На дворе стояла глубокая ночь, но один из ангаров N-ского международного аэропорта «Полянки», приспособленный под склад для товарно-багажных нужд, был ярко освещен – и именно по нему, невзирая на поздний час, прогуливалось несколько человек в форме и штатском. Предметом, вызвавшим столь пристальное внимание собаки, а вслед за ней – и присутствовавших в ангаре людей, оказался кофр, в котором на гастрольную поездку отправлялся один из инструментов оркестра N-ской оперы. Сноровисто и быстро вскрыв кофр, сыщики аккуратно извлекли зачехленный контрабас и бережно положили его поодаль. Стиль их работы выдавал настоящих профессионалов: не прошло и трех минут, как на свет, из-под двойных стенок и дна, появились плоские пластиковые пакетики, наполненные белым порошком. «Филиппов! – тучный в штатском подозвал рыжего в очках. – Пошлите пробы в лабораторию. Партию пометить. Проверьте все остальные. Бережно закрыть. Понятно?» – «Так точно, товарищ майор! Постараемся не спугнуть птичку… Что указать в ответе на запрос Интерпола?..»

– Вот эти шесть еще… – проводник с собакой указал на отставленные чуть в сторону футляры.

– Товарищ майор, я могу увести Найду, чтобы она не волновалась? – собака, действительно, нервно поскуливала и сильно тянула поводок.

– Конечно, идите… Спасибо, товарищ капитан!

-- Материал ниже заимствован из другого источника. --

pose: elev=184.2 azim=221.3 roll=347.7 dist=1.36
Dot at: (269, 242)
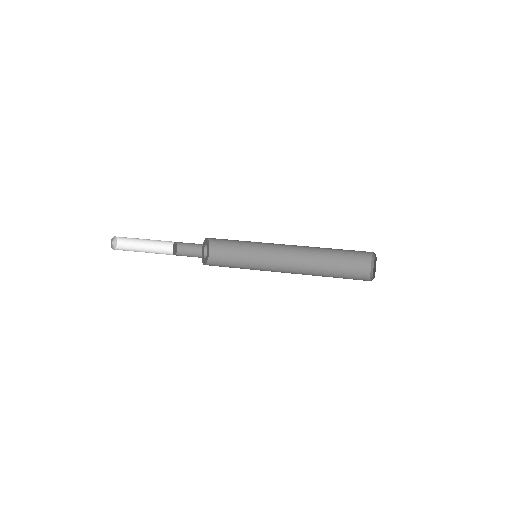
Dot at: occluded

– Да ну! – и направившийся к выходу капитан улыбнулся и махнул рукой.

* * *

Случался ли у Бесноватого сердечный приступ или нет, оркестрантам так выяснить и не удалось. Кто-то в театре обрадовался, кто-то загрустил – но Абдулла Урюкович, живой и невредимый, на следующий день, как ни в чем не бывало, явился репетировать с оркестром. «Арфы, вы что там играете?! В Японию ехать не хотите?!. …Медь, громче! Контрабасы, маркато!.. Всем смычком, шакалы!..» – неистово орал он во время репетиции, не останавливая оркестр.

В это время Антон Флаконыч Огурцов, баритон Барабанов и потомственный певец Лапоть Юрьев, вооружившись большими сачками и растянувшись в цепь, шли по нижнему оркестровому фойе. В рамках работы отдела художественной безопасности театра они выполняли важнейшую директиву Абдуллы Урюковича. Дело в том, что с некоторых пор приподнятую атмосферу высокого искусства, неизменно царившую на спектаклях и концертах маэстро (да хранит Аллах здоровье и разум его!) стала беспардонно и гнусно профанироваться появлением на сцене огромного и наглого рыжего кота. Усаживаясь на рампе, бесстыжая тварь умывалась, позевывала, потягивалась – и только после того, как все внимание публики обращалось на него, котяра неспешно скрывался в кулисах. Баритон-спортсмен Селезень даже написал в отдел художественной безопасности театра рапорт, в котором обвинил паскудного кота в срыве спектакля «Евгений Онегин». В своем донесении певец жаловался, что возникнув на суфлерской будке (и тем самым изрядно оживив публику) как раз в то время, когда баритон запел: «…примите ж исповедь мою…», кот до поры до времени лишь внимательно прислушивался; однако как только Селезень затянул: «мечтам и годам нет возврата», гадкое животное принялось подпевать баритону-спортсмену ужасным гортанным мяуканьем. Правда, артисты оркестра злословили, что кот лишь подправил певцу интонацию – но шквал оваций, раздавшийся после арии, баритон Селезень разделил с мохнатым злодеем, с комической важностью потешно вставшим на задние лапы.